Univ.-Prof. Dr. Cornelia Zanger, Studiengangsleiterin MBA Eventmarketing/Live Communication, TU Chemnitz
Über die Autorin:
Marie Lüno (24 Jahre) schloss an ihr duales Bachelorstudium im Bereich Event-, Messe- und Kongressmanagement das berufsbegleitende Masterstudium mit Schwerpunkt Eventmarketing und Live-Kommunikation am Weiterbildungsinstitut der Technischen Universität Chemnitz (TUCed) an und erwarb dort im Sommer 2021 den Master of Business Administration.
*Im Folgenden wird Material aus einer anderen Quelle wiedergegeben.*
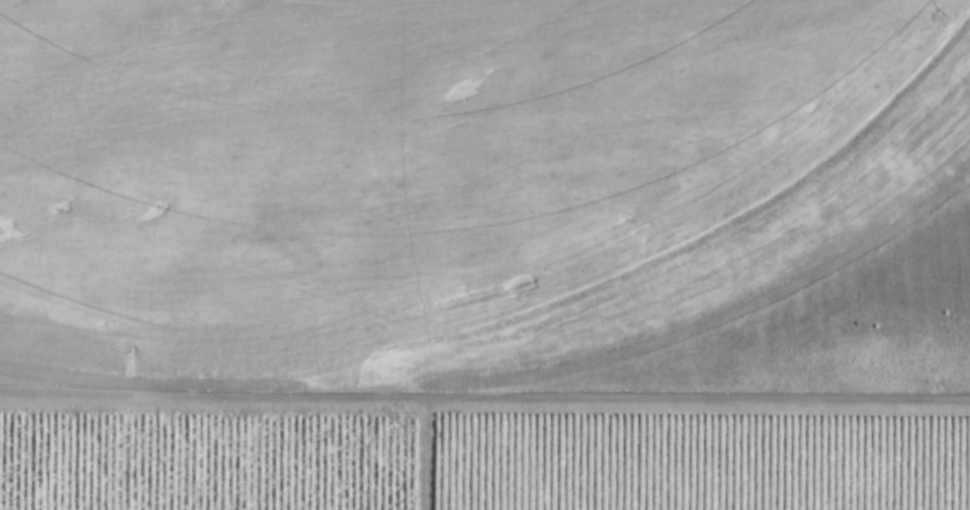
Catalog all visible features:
crop: (443, 189)

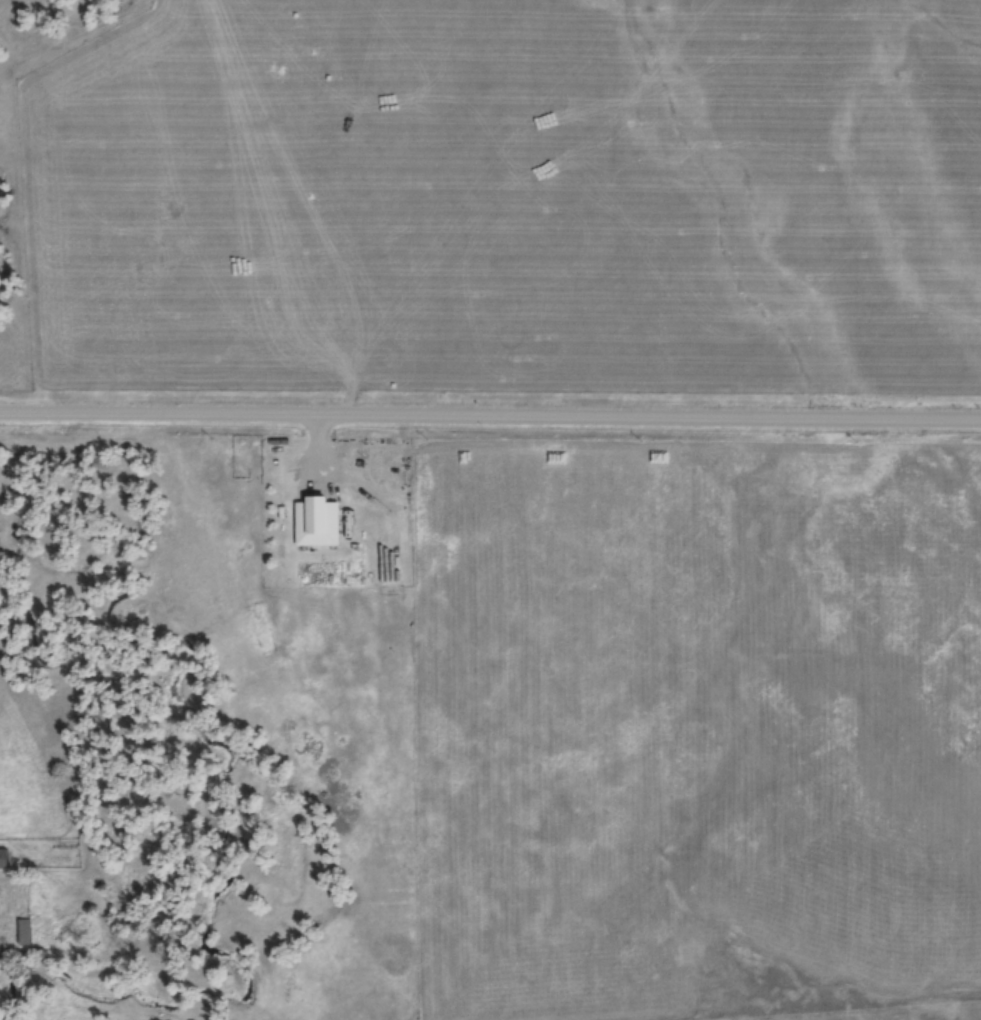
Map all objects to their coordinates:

Die gebürtige Ruhrgebietlerin arbeitet seit 2016 im Veranstaltungsmanagement bei einer Gesellschaft für Standortmarketing, Stadtwerbung, Touristik und Zentrenmanagement und ist als Projektleitern für die strategische wie operative Planung und Durchführung von Public Events und Großveranstaltungen, insbesondere von Weihnachtsmärkten, tätig. Ihre Motivation zieht Marie Lüno aus außergewöhnlichen Projekten, wie zuletzt der 700 Jahrfeier Bochums und gibt als Ausbilderin und Gastdozentin ihre Leidenschaft für Events an den Branchennachwuchs weiter.
Hinweis der Redaktion:
Der Artikel basiert auf Literatur und Quellen, die in der vollständigen Masterarbeit einzusehen sind und deren explizite Nennung für die Veröffentlichung im Magazin vernachlässigt wurde.